*Your objective:* Echo the material from its first line through the line that contains "498 343 7 6 - 3.6", with both of those lines included.

________

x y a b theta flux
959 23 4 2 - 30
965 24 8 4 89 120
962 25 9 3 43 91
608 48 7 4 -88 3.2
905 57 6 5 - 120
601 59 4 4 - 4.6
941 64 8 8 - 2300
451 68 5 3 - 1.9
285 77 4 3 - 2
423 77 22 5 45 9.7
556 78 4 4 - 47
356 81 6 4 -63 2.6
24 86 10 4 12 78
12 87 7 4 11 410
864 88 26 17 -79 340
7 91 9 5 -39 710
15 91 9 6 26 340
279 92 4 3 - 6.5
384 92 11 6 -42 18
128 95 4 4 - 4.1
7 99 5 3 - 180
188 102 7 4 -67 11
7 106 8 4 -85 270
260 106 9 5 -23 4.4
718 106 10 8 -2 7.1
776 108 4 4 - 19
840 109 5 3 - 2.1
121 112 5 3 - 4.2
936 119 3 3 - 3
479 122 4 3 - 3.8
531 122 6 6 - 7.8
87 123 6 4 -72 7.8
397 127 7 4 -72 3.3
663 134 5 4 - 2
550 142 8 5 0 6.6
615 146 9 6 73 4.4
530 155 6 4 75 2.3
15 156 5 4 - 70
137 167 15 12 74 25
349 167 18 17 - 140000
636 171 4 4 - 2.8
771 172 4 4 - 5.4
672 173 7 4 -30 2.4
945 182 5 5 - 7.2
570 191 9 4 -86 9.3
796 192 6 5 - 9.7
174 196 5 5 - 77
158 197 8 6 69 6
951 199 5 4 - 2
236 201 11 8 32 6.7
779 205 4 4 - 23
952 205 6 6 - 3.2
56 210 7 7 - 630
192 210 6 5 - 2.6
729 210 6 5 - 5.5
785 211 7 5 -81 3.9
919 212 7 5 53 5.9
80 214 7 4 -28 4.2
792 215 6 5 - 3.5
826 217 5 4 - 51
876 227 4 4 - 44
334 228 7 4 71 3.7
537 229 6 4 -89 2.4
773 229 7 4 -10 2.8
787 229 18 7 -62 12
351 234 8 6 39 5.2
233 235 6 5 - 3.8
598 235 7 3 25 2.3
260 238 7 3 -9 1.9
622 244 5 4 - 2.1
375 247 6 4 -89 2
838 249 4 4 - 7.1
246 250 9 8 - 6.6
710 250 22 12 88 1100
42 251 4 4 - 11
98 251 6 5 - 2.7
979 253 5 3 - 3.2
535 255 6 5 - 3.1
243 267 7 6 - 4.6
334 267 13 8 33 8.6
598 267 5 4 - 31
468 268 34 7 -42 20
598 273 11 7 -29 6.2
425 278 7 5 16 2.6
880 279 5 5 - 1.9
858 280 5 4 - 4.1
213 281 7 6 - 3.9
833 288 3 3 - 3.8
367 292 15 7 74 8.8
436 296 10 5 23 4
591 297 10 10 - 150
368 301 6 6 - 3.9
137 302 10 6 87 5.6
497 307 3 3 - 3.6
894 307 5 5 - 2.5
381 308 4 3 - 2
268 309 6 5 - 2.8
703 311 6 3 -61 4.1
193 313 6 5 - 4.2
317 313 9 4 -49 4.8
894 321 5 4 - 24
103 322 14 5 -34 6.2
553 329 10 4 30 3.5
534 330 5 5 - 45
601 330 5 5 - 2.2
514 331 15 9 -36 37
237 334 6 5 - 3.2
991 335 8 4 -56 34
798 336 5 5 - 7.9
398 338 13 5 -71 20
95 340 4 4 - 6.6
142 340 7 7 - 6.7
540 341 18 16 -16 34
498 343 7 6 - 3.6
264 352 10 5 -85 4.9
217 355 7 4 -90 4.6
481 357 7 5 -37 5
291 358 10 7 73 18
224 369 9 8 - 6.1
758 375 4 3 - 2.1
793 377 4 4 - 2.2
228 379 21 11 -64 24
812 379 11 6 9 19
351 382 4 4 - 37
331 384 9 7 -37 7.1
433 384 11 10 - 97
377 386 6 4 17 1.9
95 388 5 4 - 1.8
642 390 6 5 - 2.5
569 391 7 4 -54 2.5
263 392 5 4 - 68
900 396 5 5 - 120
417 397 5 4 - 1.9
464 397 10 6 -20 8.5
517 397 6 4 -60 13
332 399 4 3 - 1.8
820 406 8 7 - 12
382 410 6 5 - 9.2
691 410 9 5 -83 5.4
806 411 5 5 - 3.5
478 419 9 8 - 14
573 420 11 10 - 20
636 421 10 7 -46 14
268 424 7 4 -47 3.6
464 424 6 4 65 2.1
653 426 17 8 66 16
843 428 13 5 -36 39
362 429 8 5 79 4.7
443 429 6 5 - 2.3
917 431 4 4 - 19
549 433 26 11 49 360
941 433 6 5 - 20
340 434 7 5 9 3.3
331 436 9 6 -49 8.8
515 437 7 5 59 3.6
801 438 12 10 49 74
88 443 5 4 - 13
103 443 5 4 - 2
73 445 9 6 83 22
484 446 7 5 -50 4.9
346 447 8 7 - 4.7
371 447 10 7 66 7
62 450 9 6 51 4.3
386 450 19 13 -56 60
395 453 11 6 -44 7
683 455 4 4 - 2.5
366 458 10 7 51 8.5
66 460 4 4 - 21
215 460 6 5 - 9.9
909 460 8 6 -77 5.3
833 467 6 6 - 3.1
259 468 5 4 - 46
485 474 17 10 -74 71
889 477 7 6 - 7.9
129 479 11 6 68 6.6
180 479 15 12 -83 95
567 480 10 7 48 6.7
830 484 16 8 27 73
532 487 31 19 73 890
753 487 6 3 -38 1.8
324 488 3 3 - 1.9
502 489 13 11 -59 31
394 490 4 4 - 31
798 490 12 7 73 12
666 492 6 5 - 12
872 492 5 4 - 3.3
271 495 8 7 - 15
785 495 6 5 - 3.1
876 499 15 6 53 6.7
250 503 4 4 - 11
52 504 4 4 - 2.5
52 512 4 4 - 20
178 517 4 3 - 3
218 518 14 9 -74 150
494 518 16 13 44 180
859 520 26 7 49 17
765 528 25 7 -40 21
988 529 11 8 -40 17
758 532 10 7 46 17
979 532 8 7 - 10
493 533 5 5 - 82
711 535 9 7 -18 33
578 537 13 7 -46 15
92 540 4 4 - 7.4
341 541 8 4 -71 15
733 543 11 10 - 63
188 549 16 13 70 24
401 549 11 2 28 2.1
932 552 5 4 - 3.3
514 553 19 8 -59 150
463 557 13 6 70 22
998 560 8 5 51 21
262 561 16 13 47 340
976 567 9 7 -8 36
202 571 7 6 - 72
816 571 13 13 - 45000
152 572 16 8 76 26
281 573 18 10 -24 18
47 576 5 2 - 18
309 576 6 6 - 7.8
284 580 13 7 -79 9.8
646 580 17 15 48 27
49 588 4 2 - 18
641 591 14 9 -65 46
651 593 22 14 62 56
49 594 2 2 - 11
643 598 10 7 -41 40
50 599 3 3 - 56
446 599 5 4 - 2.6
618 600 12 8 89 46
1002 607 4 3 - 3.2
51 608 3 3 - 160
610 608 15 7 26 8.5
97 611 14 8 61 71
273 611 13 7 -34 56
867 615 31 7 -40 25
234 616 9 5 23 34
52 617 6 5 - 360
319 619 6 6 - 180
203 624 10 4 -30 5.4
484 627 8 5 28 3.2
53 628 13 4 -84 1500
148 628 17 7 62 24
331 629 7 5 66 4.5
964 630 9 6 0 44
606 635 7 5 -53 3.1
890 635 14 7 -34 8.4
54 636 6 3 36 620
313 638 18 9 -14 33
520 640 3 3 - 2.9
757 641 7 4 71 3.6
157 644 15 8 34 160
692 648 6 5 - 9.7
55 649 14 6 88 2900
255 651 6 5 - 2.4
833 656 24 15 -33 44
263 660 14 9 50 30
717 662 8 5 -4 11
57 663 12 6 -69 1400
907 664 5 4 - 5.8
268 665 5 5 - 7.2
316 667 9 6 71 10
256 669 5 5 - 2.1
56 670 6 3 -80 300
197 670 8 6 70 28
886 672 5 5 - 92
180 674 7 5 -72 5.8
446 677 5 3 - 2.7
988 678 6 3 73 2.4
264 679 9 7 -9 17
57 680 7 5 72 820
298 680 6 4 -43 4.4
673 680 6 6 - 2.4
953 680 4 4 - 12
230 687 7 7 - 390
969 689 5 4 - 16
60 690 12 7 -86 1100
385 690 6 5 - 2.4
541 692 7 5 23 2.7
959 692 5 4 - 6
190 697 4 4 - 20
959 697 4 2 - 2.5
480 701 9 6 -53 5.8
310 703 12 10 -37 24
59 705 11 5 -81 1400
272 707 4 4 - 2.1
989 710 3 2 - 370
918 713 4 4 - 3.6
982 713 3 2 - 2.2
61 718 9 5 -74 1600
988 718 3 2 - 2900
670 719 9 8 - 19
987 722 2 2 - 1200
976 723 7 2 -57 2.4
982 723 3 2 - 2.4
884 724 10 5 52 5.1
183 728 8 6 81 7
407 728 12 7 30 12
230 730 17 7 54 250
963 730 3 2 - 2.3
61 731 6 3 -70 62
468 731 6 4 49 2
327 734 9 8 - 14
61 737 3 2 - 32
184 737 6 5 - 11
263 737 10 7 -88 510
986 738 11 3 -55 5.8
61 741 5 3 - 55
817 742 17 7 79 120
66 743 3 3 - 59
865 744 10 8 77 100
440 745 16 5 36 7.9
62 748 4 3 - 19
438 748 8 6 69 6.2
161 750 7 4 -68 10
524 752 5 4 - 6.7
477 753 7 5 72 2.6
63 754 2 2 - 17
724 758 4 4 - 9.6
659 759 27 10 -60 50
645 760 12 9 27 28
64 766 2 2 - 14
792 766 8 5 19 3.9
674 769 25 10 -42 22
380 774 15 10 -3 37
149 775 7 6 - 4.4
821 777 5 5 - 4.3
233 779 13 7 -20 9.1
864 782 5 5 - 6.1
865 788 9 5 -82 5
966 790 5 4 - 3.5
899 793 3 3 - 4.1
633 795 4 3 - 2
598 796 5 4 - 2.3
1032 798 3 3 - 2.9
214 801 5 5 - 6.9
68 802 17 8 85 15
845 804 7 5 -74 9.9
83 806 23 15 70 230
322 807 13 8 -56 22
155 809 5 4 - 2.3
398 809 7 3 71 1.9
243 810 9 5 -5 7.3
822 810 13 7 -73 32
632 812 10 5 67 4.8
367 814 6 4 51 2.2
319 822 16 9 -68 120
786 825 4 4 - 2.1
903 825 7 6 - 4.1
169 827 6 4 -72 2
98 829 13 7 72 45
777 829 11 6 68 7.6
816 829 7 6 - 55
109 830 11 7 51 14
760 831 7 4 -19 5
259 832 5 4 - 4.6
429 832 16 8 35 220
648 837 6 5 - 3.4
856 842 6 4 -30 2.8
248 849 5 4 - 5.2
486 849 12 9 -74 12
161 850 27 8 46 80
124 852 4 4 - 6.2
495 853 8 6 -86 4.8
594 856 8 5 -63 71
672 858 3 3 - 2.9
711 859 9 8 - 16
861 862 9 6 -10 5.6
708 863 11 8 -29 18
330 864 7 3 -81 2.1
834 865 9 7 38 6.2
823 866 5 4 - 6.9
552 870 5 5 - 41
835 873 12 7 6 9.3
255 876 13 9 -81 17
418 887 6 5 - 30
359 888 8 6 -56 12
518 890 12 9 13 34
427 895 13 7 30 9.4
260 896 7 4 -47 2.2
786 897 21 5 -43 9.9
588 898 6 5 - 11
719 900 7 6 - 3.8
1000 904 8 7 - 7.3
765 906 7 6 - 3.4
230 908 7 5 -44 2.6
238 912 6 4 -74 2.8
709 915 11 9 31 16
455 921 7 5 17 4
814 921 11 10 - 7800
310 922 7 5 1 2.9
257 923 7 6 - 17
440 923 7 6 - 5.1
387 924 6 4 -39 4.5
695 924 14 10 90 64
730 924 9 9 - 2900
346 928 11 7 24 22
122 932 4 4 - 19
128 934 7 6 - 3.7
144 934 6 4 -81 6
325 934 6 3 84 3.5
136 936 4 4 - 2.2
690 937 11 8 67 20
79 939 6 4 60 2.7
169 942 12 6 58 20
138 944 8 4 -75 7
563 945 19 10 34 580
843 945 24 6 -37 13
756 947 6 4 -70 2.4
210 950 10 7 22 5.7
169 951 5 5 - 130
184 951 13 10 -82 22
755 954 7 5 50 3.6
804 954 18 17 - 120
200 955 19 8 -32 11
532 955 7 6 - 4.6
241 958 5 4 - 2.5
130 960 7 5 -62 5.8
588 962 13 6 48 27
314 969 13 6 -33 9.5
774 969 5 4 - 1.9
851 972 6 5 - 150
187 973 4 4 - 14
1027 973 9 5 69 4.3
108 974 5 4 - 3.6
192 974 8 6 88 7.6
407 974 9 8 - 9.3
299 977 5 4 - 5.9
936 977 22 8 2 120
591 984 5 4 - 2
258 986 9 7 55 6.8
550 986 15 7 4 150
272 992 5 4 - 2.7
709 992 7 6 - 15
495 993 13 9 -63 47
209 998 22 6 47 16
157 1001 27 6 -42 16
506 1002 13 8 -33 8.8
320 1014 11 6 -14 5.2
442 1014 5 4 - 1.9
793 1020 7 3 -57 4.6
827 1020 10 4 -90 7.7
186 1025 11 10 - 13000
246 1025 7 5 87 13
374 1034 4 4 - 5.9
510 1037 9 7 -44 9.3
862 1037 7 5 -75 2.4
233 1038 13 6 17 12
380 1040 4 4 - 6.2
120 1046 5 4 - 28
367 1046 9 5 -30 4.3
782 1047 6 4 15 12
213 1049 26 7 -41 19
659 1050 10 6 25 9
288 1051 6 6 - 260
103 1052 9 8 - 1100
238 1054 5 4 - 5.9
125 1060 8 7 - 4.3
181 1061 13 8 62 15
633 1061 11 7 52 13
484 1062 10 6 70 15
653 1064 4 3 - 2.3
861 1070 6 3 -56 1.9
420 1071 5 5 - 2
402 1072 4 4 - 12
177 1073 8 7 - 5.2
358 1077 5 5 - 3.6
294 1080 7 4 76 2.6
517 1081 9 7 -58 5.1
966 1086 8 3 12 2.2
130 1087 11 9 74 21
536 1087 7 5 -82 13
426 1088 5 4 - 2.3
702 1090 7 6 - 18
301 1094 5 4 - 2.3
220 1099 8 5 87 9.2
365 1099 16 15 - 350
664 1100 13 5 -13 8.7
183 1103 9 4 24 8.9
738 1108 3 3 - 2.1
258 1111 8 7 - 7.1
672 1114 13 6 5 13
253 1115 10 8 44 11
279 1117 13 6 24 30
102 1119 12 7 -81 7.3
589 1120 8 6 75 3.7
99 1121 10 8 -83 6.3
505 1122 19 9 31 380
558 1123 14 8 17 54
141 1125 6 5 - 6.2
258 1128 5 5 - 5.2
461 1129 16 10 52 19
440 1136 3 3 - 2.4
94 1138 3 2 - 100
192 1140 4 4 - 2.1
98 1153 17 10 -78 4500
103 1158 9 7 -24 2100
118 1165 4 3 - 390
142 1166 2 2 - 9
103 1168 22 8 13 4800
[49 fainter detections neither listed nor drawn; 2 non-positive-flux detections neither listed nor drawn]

________

*Written reply:*
x y a b theta flux
959 23 4 2 - 30
965 24 8 4 89 120
962 25 9 3 43 91
608 48 7 4 -88 3.2
905 57 6 5 - 120
601 59 4 4 - 4.6
941 64 8 8 - 2300
451 68 5 3 - 1.9
285 77 4 3 - 2
423 77 22 5 45 9.7
556 78 4 4 - 47
356 81 6 4 -63 2.6
24 86 10 4 12 78
12 87 7 4 11 410
864 88 26 17 -79 340
7 91 9 5 -39 710
15 91 9 6 26 340
279 92 4 3 - 6.5
384 92 11 6 -42 18
128 95 4 4 - 4.1
7 99 5 3 - 180
188 102 7 4 -67 11
7 106 8 4 -85 270
260 106 9 5 -23 4.4
718 106 10 8 -2 7.1
776 108 4 4 - 19
840 109 5 3 - 2.1
121 112 5 3 - 4.2
936 119 3 3 - 3
479 122 4 3 - 3.8
531 122 6 6 - 7.8
87 123 6 4 -72 7.8
397 127 7 4 -72 3.3
663 134 5 4 - 2
550 142 8 5 0 6.6
615 146 9 6 73 4.4
530 155 6 4 75 2.3
15 156 5 4 - 70
137 167 15 12 74 25
349 167 18 17 - 140000
636 171 4 4 - 2.8
771 172 4 4 - 5.4
672 173 7 4 -30 2.4
945 182 5 5 - 7.2
570 191 9 4 -86 9.3
796 192 6 5 - 9.7
174 196 5 5 - 77
158 197 8 6 69 6
951 199 5 4 - 2
236 201 11 8 32 6.7
779 205 4 4 - 23
952 205 6 6 - 3.2
56 210 7 7 - 630
192 210 6 5 - 2.6
729 210 6 5 - 5.5
785 211 7 5 -81 3.9
919 212 7 5 53 5.9
80 214 7 4 -28 4.2
792 215 6 5 - 3.5
826 217 5 4 - 51
876 227 4 4 - 44
334 228 7 4 71 3.7
537 229 6 4 -89 2.4
773 229 7 4 -10 2.8
787 229 18 7 -62 12
351 234 8 6 39 5.2
233 235 6 5 - 3.8
598 235 7 3 25 2.3
260 238 7 3 -9 1.9
622 244 5 4 - 2.1
375 247 6 4 -89 2
838 249 4 4 - 7.1
246 250 9 8 - 6.6
710 250 22 12 88 1100
42 251 4 4 - 11
98 251 6 5 - 2.7
979 253 5 3 - 3.2
535 255 6 5 - 3.1
243 267 7 6 - 4.6
334 267 13 8 33 8.6
598 267 5 4 - 31
468 268 34 7 -42 20
598 273 11 7 -29 6.2
425 278 7 5 16 2.6
880 279 5 5 - 1.9
858 280 5 4 - 4.1
213 281 7 6 - 3.9
833 288 3 3 - 3.8
367 292 15 7 74 8.8
436 296 10 5 23 4
591 297 10 10 - 150
368 301 6 6 - 3.9
137 302 10 6 87 5.6
497 307 3 3 - 3.6
894 307 5 5 - 2.5
381 308 4 3 - 2
268 309 6 5 - 2.8
703 311 6 3 -61 4.1
193 313 6 5 - 4.2
317 313 9 4 -49 4.8
894 321 5 4 - 24
103 322 14 5 -34 6.2
553 329 10 4 30 3.5
534 330 5 5 - 45
601 330 5 5 - 2.2
514 331 15 9 -36 37
237 334 6 5 - 3.2
991 335 8 4 -56 34
798 336 5 5 - 7.9
398 338 13 5 -71 20
95 340 4 4 - 6.6
142 340 7 7 - 6.7
540 341 18 16 -16 34
498 343 7 6 - 3.6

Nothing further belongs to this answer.